Bullied in jail, WikiLeaks source wins cut in sentence
10 Jan 2013
Lawyers for Private First Class Bradley Manning, the US soldier under trial as one of the key sources for Julius Assange's WikiLeaks, has been granted a 122-day reduction in any sentence might receive, on the ground that he was abused during his nine months' custody at Quantico, a Marine Corps prison in Virginia.
His lawyers in fact argued that his mistreatment should lead to the dismissal of the 22 charges against him; and the final verdict of a 122-day reduction left them disappointed.
The 24-year-old soldier was held in a windowless cell for 23 hours a day, kept under an intensive suicide watch regime involving constant surveillance, had all his possessions removed, and was sometimes stripped of his clothes - often in contravention to the professional medical opinion of psychiatrists.

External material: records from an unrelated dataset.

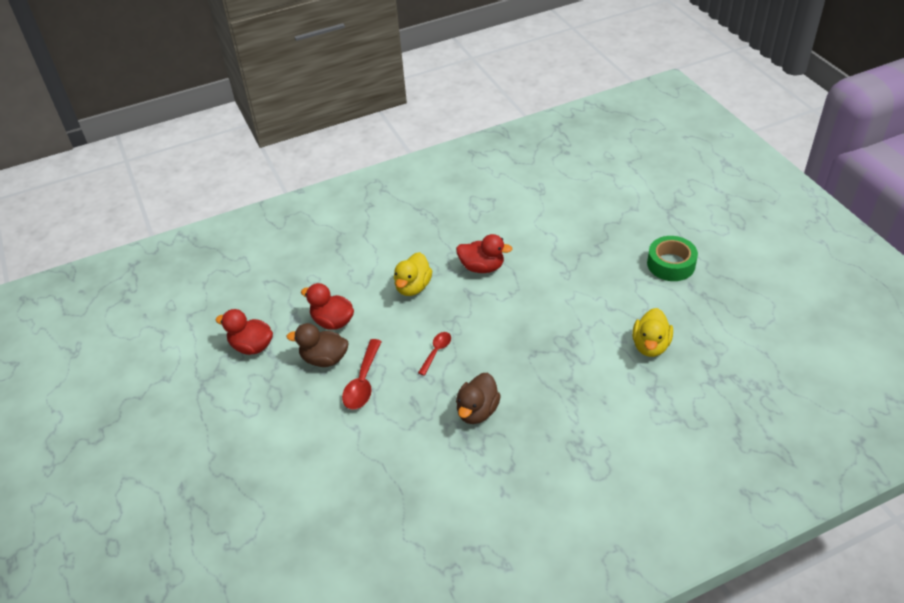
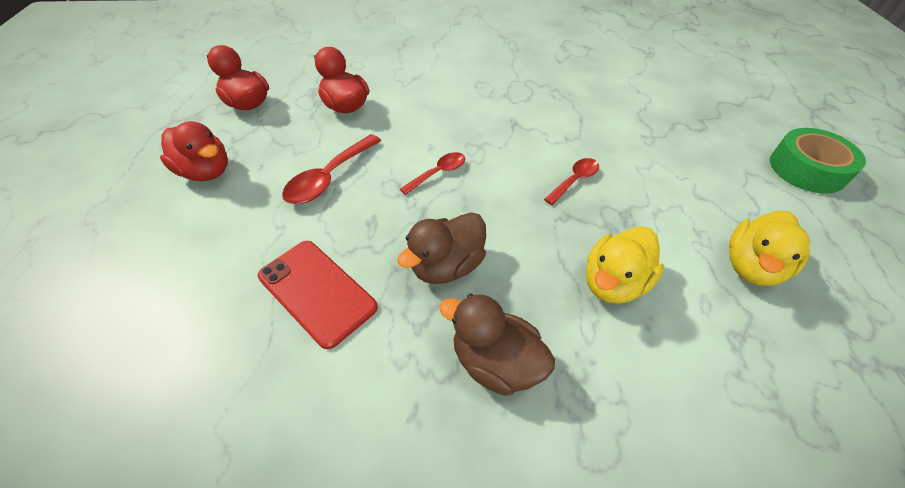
camera: 20 degrees right, 5 degrees up
brown duck [287,323,348,367] -> brown duck moved to [439,294,555,396]
yellow duck [394,252,432,296] -> yellow duck moved to [586,226,664,304]
red duck [456,234,512,273] -> red duck moved to [160,121,228,181]
none -> red phone [258,241,378,349]
none -> red spoon [544,158,599,205]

At a hearing on Tuesday, Colonel Denise Lind, the military judge, agreed that the treatment was "more rigorous than necessary" but ruled that Pfc Manning should receive only a 112-day reduction on an eventual prison sentence.
If convicted of the most serious charge - aiding the enemy - the young soldier could life imprisonment.
David Coombs, Pfc Manning's defence attorney, argued earlier in the hearing that his client had carefully selected which documents to leak in order to ensure that the disclosures did not endanger US national security.